The idea that this man had been born as a baby to a young woman who never knew a man is celebrated by many. Yet, I often wonder if she truly understood that when Gabriel declared to her on that night so many years prior, that what he would face would mean he would face a cross before he ruled and reigned over the house of Jacob forever (Luke 1:31-33)? There is no mention of a death in the word that came to her. Nor is there a word of it that came to Joseph who was encouraged not to leave her. Although Jesus had often spoken to his followers of what he would face, I honestly believe that their collective idea of Jesus as Messiah did not include a death on the cross.
So this Jesus face rejection, despised by his own people, abuse by the Romans, convicted to the worst form of death imaginable, with trumped up charges.

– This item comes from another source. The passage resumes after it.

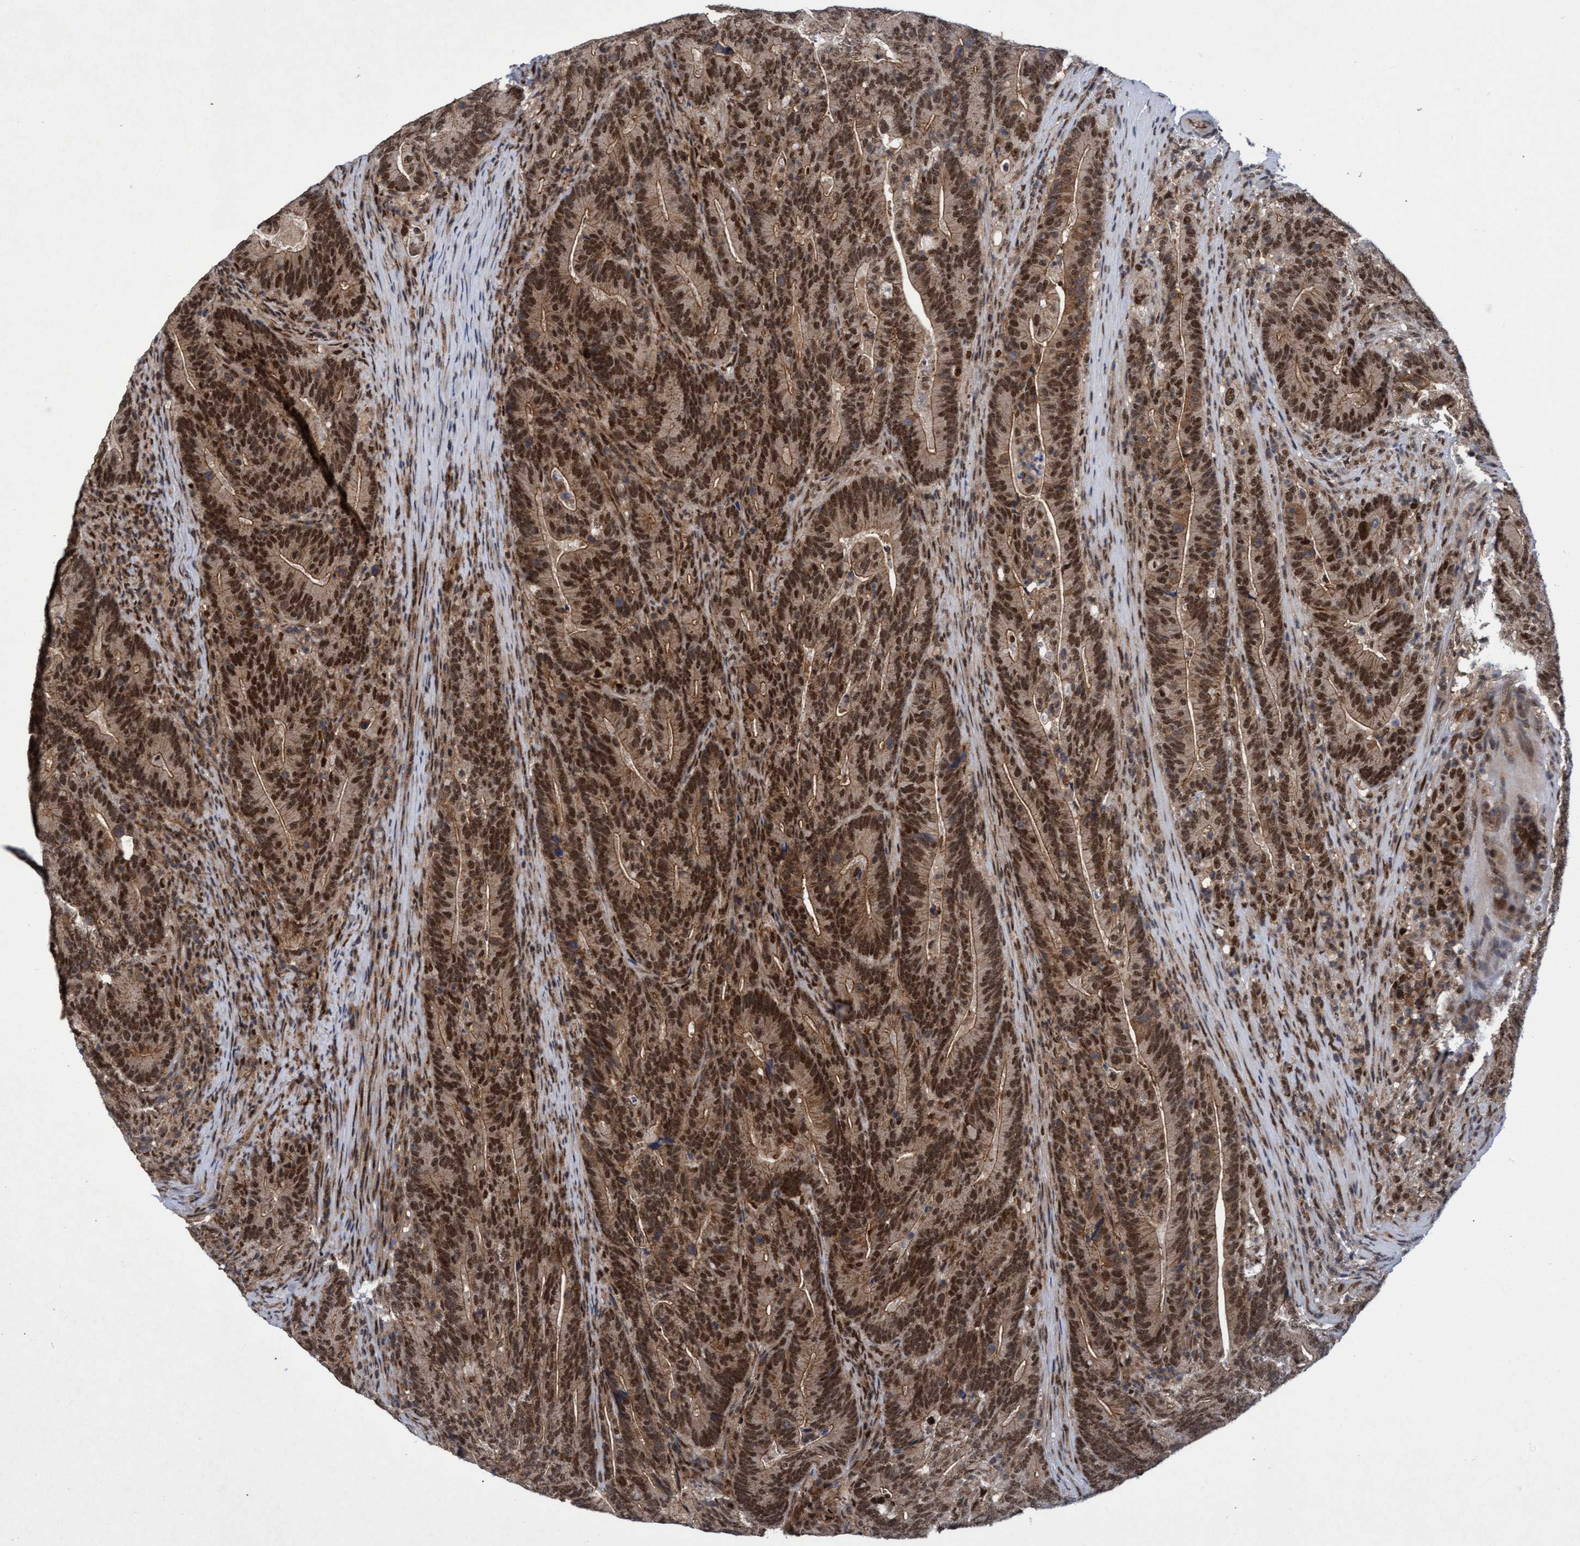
{"staining": {"intensity": "strong", "quantity": ">75%", "location": "cytoplasmic/membranous,nuclear"}, "tissue": "colorectal cancer", "cell_type": "Tumor cells", "image_type": "cancer", "snomed": [{"axis": "morphology", "description": "Adenocarcinoma, NOS"}, {"axis": "topography", "description": "Colon"}], "caption": "Adenocarcinoma (colorectal) tissue reveals strong cytoplasmic/membranous and nuclear positivity in about >75% of tumor cells, visualized by immunohistochemistry. The staining was performed using DAB (3,3'-diaminobenzidine), with brown indicating positive protein expression. Nuclei are stained blue with hematoxylin.", "gene": "GTF2F1", "patient": {"sex": "female", "age": 66}}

He watched as the same court that condemned him and set a guilty man free. Then this same Jesus was hung on a cross between two thieves. While Jesus could have handily and justly proclaimed his innocence or freed himself from all of it, he bore it all because the greater glory was in being a seed planted.
His death, while horrific and harsh, unjust and unwarranted for him, paved the way to freedom for us. It is an eternal gratitude that I will have because I know it is what each and everyone of us truly deserve as people born in sinful flesh. Jesus being perfect took a penalty he did not deserve, to provide a people from the beginning of human existence until the end of time could gain a reward that we didn’t deserve.
Whatever you do today, however, you choose to reflect or commemorate the day, know that it’s a Good Friday not because of anything so trivial as simply an excuse to have another holiday. It is truly a Holy Day to remember that he unjustly took everything negative that could be done to anyone so that everyone who justly deserved it could gain a reward of everything positive that we never deserve nor could earn on our own.
QUESTION: What does Good Friday mean to you? How will you show your gratitude?